The results presented here indicate that signatures of positive selection identified following two different methodological frameworks concentrate on different parts of the human PIN: When interrogating mammal divergence data, we observe that positive selection had a greater impact on genes with a lower network centrality, whereas recent, human-specific positive selection (as inferred from polymorphism data) has targeted preferentially genes occupying more central positions in the network. These patterns are independent of several potentially confounding factors (fig. 4).

Fig. 4.—

Fig. 4.—

Comparison of the impact of natural selection between essential and nonessential genes. We performed a Mann–Whitney test to compare the selection scores between genes that are lethal (essential, in yellow) and viable (nonessential, in green) when knocked out in mice (data from the Mouse Genome Database [Bult et al. 2008]; “MRK_Ensembl_Pheno.rpt” file downloaded on October 7, 2010). ZF and 2Δscores were used to estimate the likelihood of positive selection in human populations and in mammals, respectively. DAF, NI, and ω were used to estimate the impact of purifying selection in recent human populations, in the human lineage, and in mammals, respectively. Lower DAF and ω indicate higher evolutionary constraint estimated from polymorphism and divergence data, respectively, whereas high NI scores indicate higher evolutionary constraint estimated from both polymorphism and divergence data. In order to put all the scores within the same scale, the mean standardized scores are plotted (standardized scores were calculated by subtracting the mean and dividing by the standard deviation). Significant differences between lethal and viable genes pairs are marked with asterisks. *P < 0.05; **P < 0.01; ***P < 0.001.

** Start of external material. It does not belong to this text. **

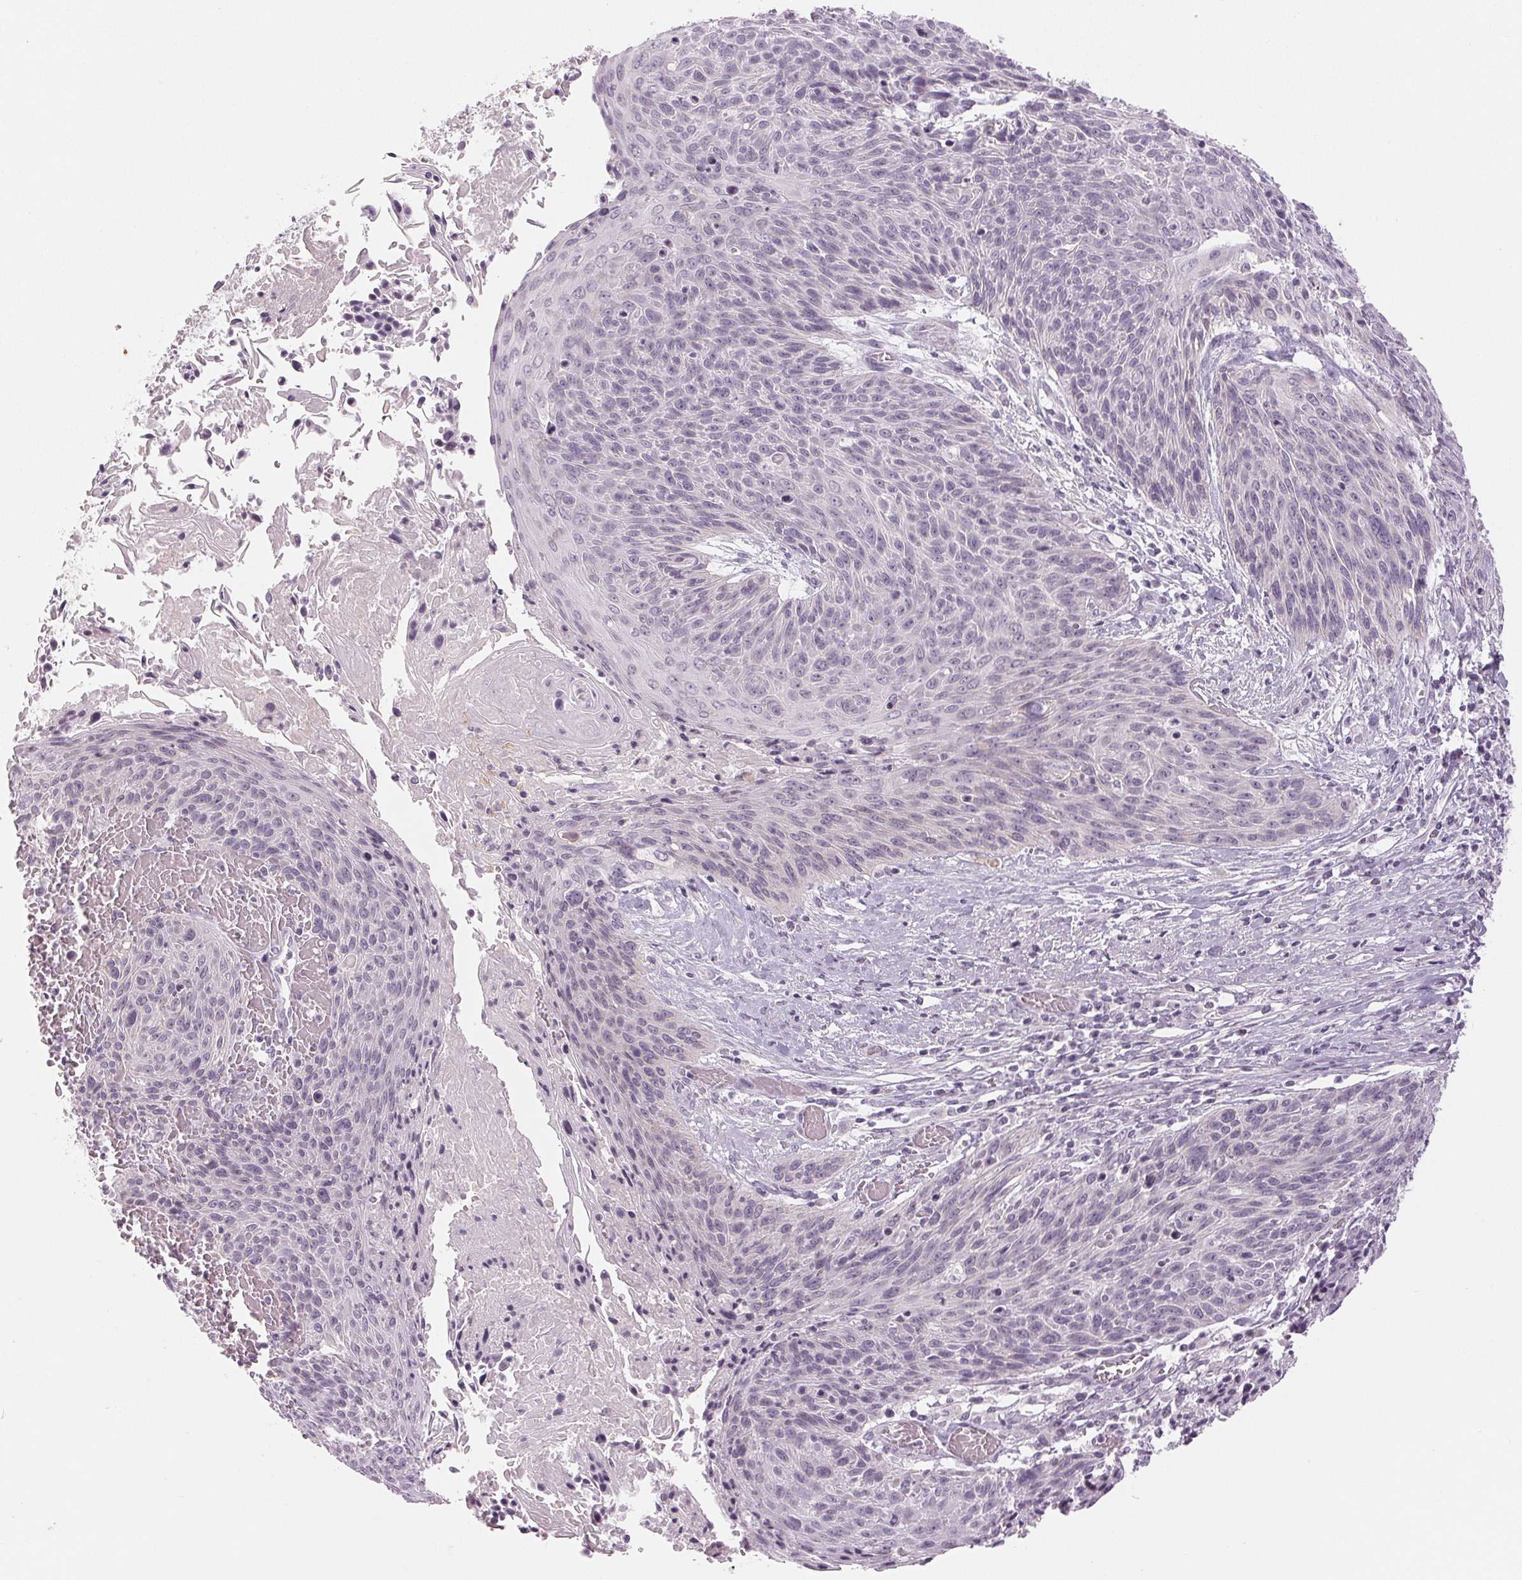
{"staining": {"intensity": "negative", "quantity": "none", "location": "none"}, "tissue": "cervical cancer", "cell_type": "Tumor cells", "image_type": "cancer", "snomed": [{"axis": "morphology", "description": "Squamous cell carcinoma, NOS"}, {"axis": "topography", "description": "Cervix"}], "caption": "IHC micrograph of neoplastic tissue: human squamous cell carcinoma (cervical) stained with DAB (3,3'-diaminobenzidine) shows no significant protein staining in tumor cells. Brightfield microscopy of IHC stained with DAB (brown) and hematoxylin (blue), captured at high magnification.", "gene": "EHHADH", "patient": {"sex": "female", "age": 45}}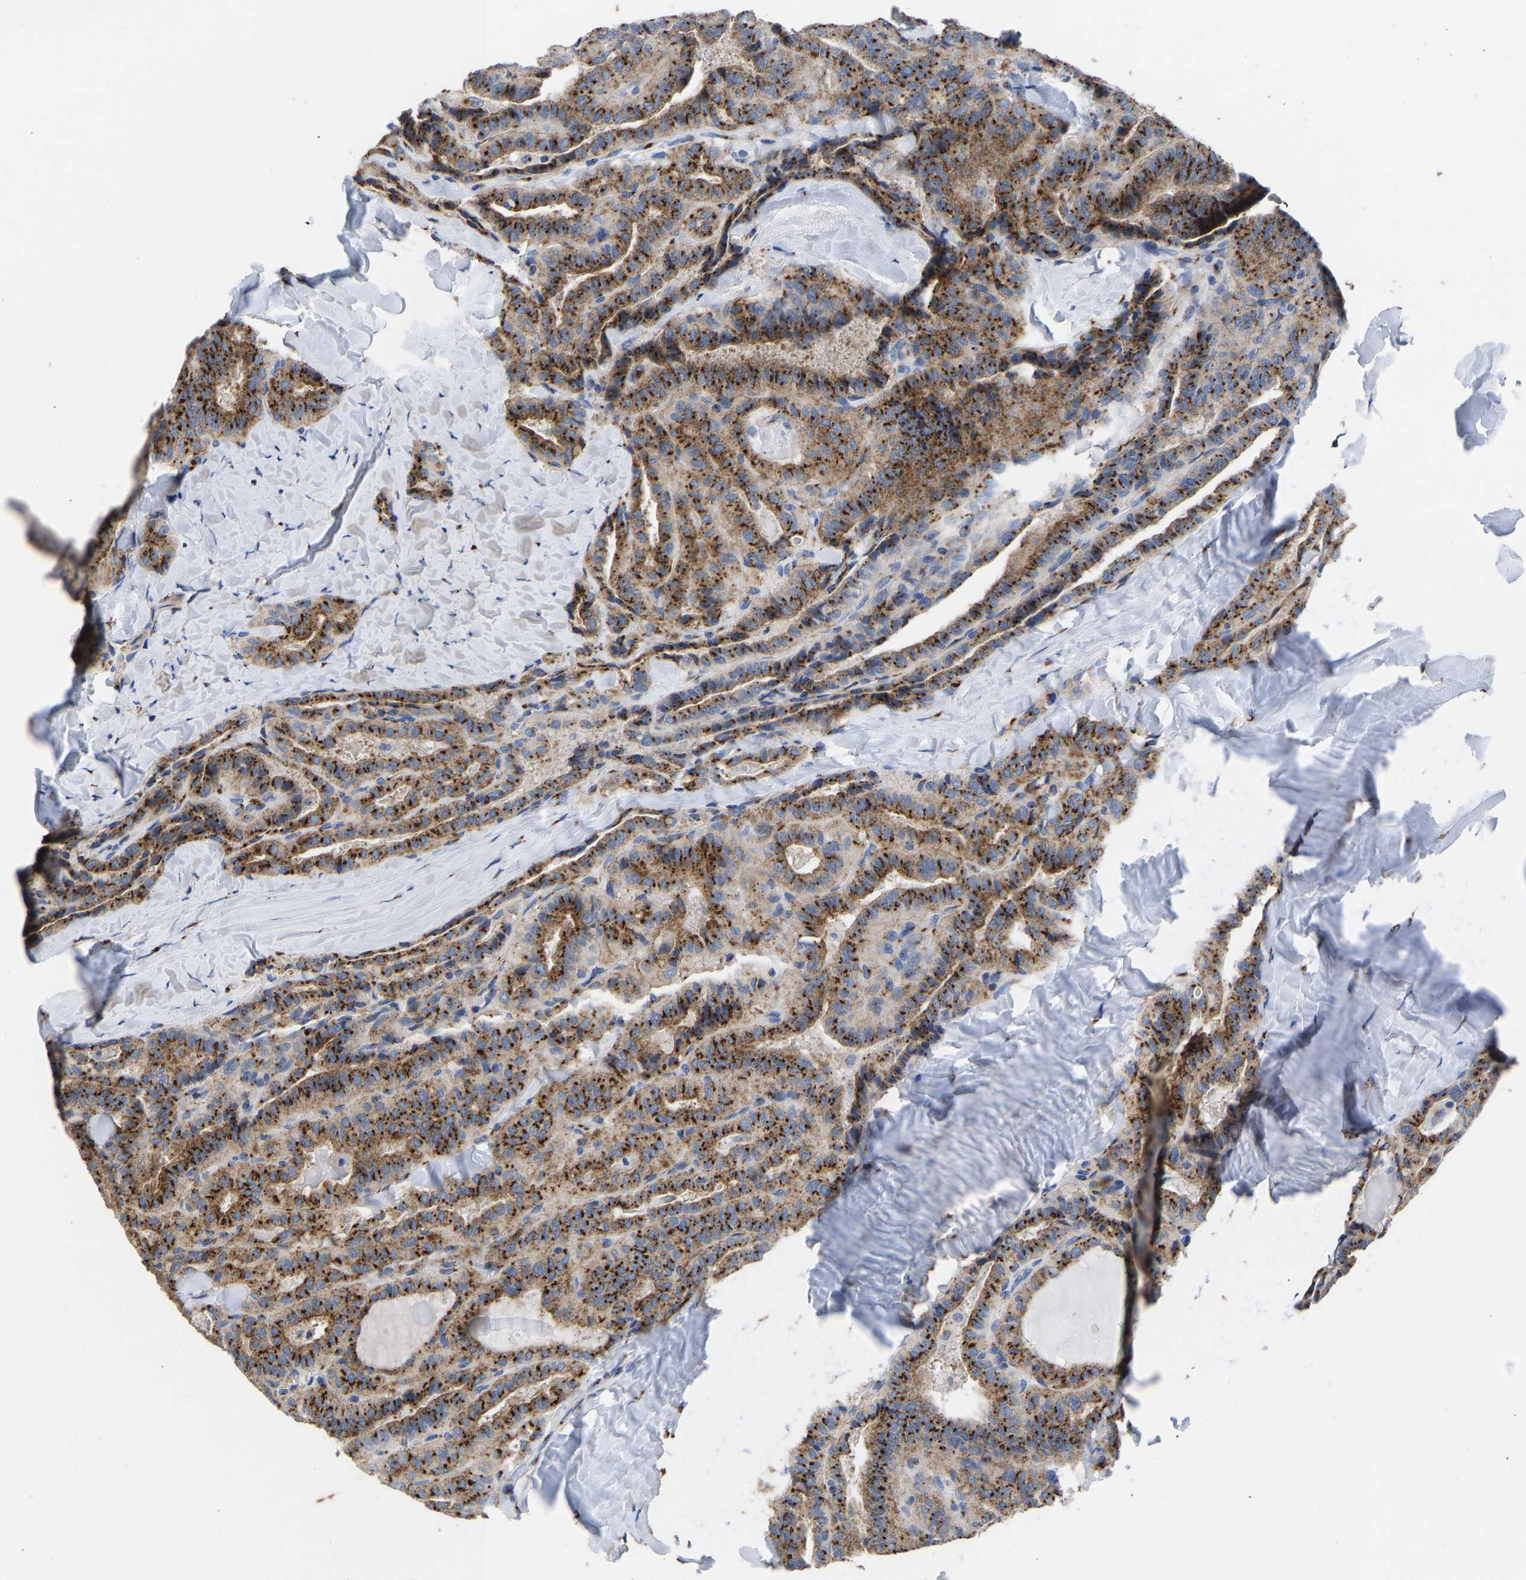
{"staining": {"intensity": "strong", "quantity": ">75%", "location": "cytoplasmic/membranous"}, "tissue": "thyroid cancer", "cell_type": "Tumor cells", "image_type": "cancer", "snomed": [{"axis": "morphology", "description": "Papillary adenocarcinoma, NOS"}, {"axis": "topography", "description": "Thyroid gland"}], "caption": "Thyroid papillary adenocarcinoma stained for a protein demonstrates strong cytoplasmic/membranous positivity in tumor cells.", "gene": "TMEM87A", "patient": {"sex": "male", "age": 77}}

The signatures of adaptation detected in this study through either a comparative genomics or population genetics approach might correspond to different kinds of changes at the sequence level, a problem with no obvious solution. The maximum-likelihood test used to detect positive selection using divergence data is powerful only in situations in which the gene has experienced recurrent selection events at the coding sequence; adaptation at regulatory sites, however, cannot be detected using this method. Therefore, positive selection during mammal evolution, as inferred here, should be viewed as sequence adaptations that alter the function of proteins recurrently across the mammalian phylogeny. Indeed, the M7 versus M8 test (Nielsen and Yang 1998) will detect an excess, in number, of nonsynonymous substitutions among species; the signal is therefore driven by recurring directional selection. As suggested before (Kim et al. 2007), the interactome periphery may functionally correspond to the cellular periphery (Mi et al. 2013). Indeed, our Gene Ontology enrichment analysis demonstrated that the extracellular region is enriched in proteins encoded by genes showing signals of positive selection in mammals (P = 0.0164 after FDR multiple testing correction; supplementary table S9, Supplementary Material online). Gene products acting at the cell periphery are likely to be more exposed to pathogens than genes within the cell, making more likely Red Queen dynamics (Liow et al. 2011) to affect the evolution of peripheral genes.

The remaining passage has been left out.